Veteran councillor Stan Williams said he could not believe that the council was in this situation, adding: “I’ve done 50 years on this council and we have survived well when we’ve been short of money, during the takeover of the district council.”
‘More money than we need lying around’
He complained in particular that they were owed money from the Monmouth Beach area, from chalet owners that had not paid license fees and from Dorset Council which uses town council land for boat storage.
“I have run businesses, when times get hard, you get your money in and we’re not making any attempt to do that,” he said. “We never did deals that the town clerk has done saying you can pay some now and some later… We have far more money than we need lying around.”
The town clerk reminded members that any deals with regards to chalet payments had been agreed upon by the council and not himself. He added: “This is about protecting the council’s finances, not about getting money in.

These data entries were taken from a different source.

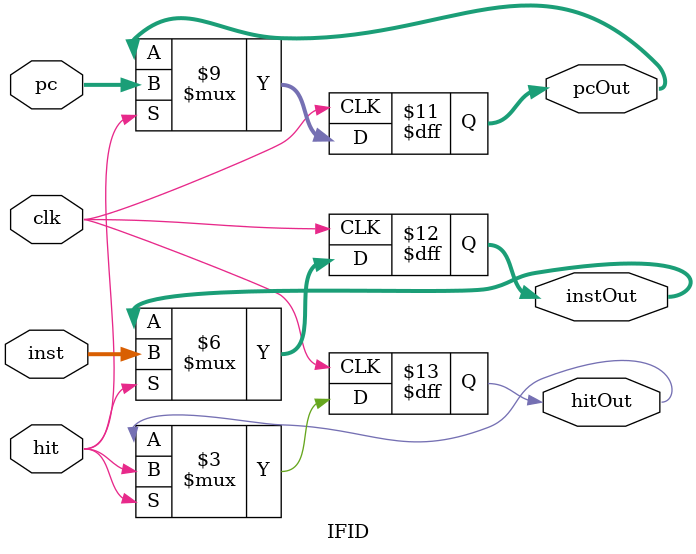
<source format=v>
`timescale 1ns / 1ps

module IFID(
  input clk,
  input[63:0] pc,
  input[31:0] inst,
  input hit,
  
  output reg[63:0] pcOut,
  output reg[31:0] instOut,
  output reg hitOut
    );
   
   always @ (negedge clk) begin
    if (hit) begin
      pcOut = pc;
      instOut = inst;
      hitOut = hit;
    end
   end


endmodule


</source>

This is about having money available if we have a repeat or something similar to the events of spring this year to make sure the council will have money in place it can call on in extremities.

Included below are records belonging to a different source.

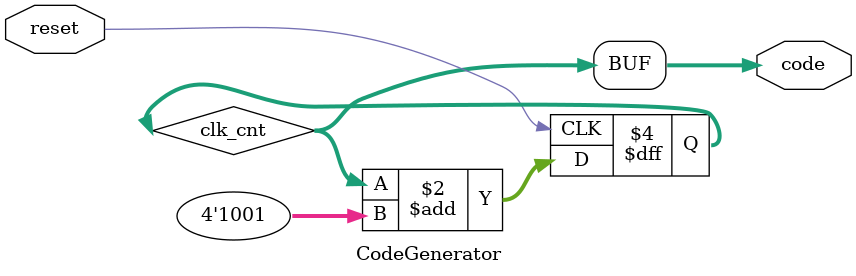
<source format=v>
module CodeGenerator(
	input reset, 
	output [3:0] code
);
  reg [3:0] clk_cnt = 4'b0000;
  always @ (posedge reset) begin
    clk_cnt <= clk_cnt + 4'b1001;
  end
  assign code = clk_cnt;
endmodule
</source>
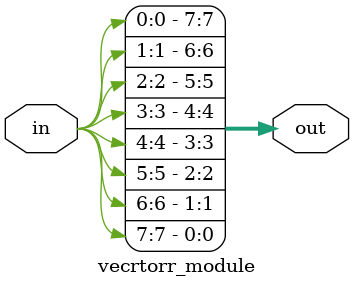
<source format=v>
module vecrtorr_module( 
   input [7:0] in,
   output [7:0] out
);
   assign out[7:0] = {in[0], in[1], in[2], in[3], in[4], in[5], in[6], in[7]};
endmodule 
</source>
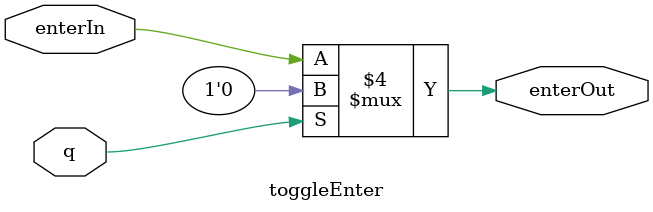
<source format=v>
module latchEnter(clock, reset, enterIn, enterOut);
	input clock, reset;
	input wire enterIn;
	output wire enterOut;
	reg q;
	
	toggleEnter enterReg(q,enterIn,enterOut);
	
	always@(posedge clock, posedge reset)
	begin
		if(reset)
			q <= 1'b0;
		else
			q <= 1'b1;
	end
endmodule

module toggleEnter(q, enterIn,enterOut);
	input q, enterIn;
	output reg enterOut;
	
	always@(*)
	begin
		if(q == 1'b0)
			enterOut <= enterIn;
		else
			enterOut <= 1'b0;
	end
endmodule

			
</source>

“It seems to me that this deal with the Public Works Loan Board is exactly what members are looking for; to have available finance if we need it. If we don’t need it, we don’t need to take it out. To have these discussions and agreement in place is a very sensible thing to do.”
Councillor Michaela Ellis agreed that they should make an agreement with the Public Works Loan Board in case financial assistance was needed next year, when more local councils would then be looking for help.
She added that they should also be chasing up payments from chalet owners and beach hut leases should be terminated if owners were not keep up with maintenance and repairs.
Government ‘will not let local councils go under’
The Mayor, Councillor Brian Larcombe MBE, expressed concerns about make an agreement with the Public Works Loan Board before having full details on the terms and possible repayment penalties of the loan.
He said that Councillor Ellis’ argument in favour of the loan “did not wash”, as the government was not going to let local councils go under “because of a last minute scramble to get a loan”.
Mr Wright replied: “We can have one more discussion on this but we can’t just keep having discussions and not making decisions. We have not got a lot to lose in having discussions and coming to some kind of agreement with the Public Works Loan Board, which will satisfy our financial requirements.
“If we do get into a situation in April, May or June next year and we’ve had a repeat of this current year, we will have to borrow money anyway. It’s best to be ahead of the curve here and not react because you’ve run out of money.”
Councillor Rob Smith commented: “It’s very easy to look at the spreadsheet and assume we’re going to have income and car parking for the next few months, but seeing the way COVID is developing across the country and areas going into lockdown, we might not be in that situation in a month’s time.
“This [the loan] is a very sensible lifeboat to have so that if we need to use it we can do, but hopefully we won’t have to.” Councillors are expected to make a final decision on how it plans to improve its financial outlook at a budget setting meeting in November. It was, however, agreed to buy two new beach huts for Marine Parade to then sell.